(Beginning of Exercise data)
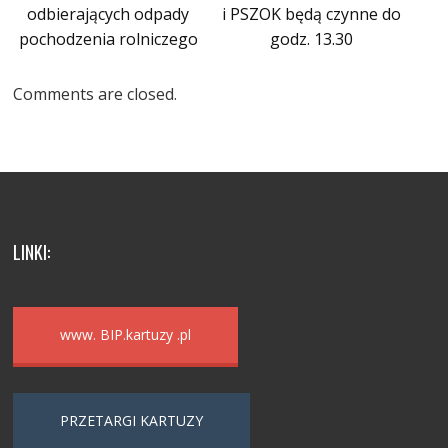
odbierających odpady
i PSZOK będą czynne do
pochodzenia rolniczego
godz. 13.30
Comments are closed.
LINKI:
www. BIP.kartuzy .pl
PRZETARGI KARTUZY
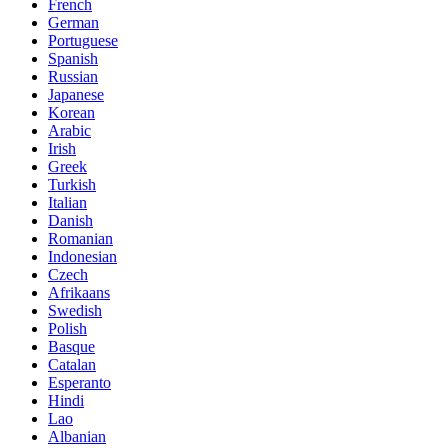
French
German
Portuguese
Spanish
Russian
Japanese
Korean
Arabic
Irish
Greek
Turkish
Italian
Danish
Romanian
Indonesian
Czech
Afrikaans
Swedish
Polish
Basque
Catalan
Esperanto
Hindi
Lao
Albanian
(End of Exercise data)
What to do: Copy the data word for word, from its beginning through the line containing "PRZETARGI KARTUZY", including that line. Leave the pictures out of your answer.

Result of the exercise:
odbierających odpady
i PSZOK będą czynne do
pochodzenia rolniczego
godz. 13.30
Comments are closed.
LINKI:
www. BIP.kartuzy .pl
PRZETARGI KARTUZY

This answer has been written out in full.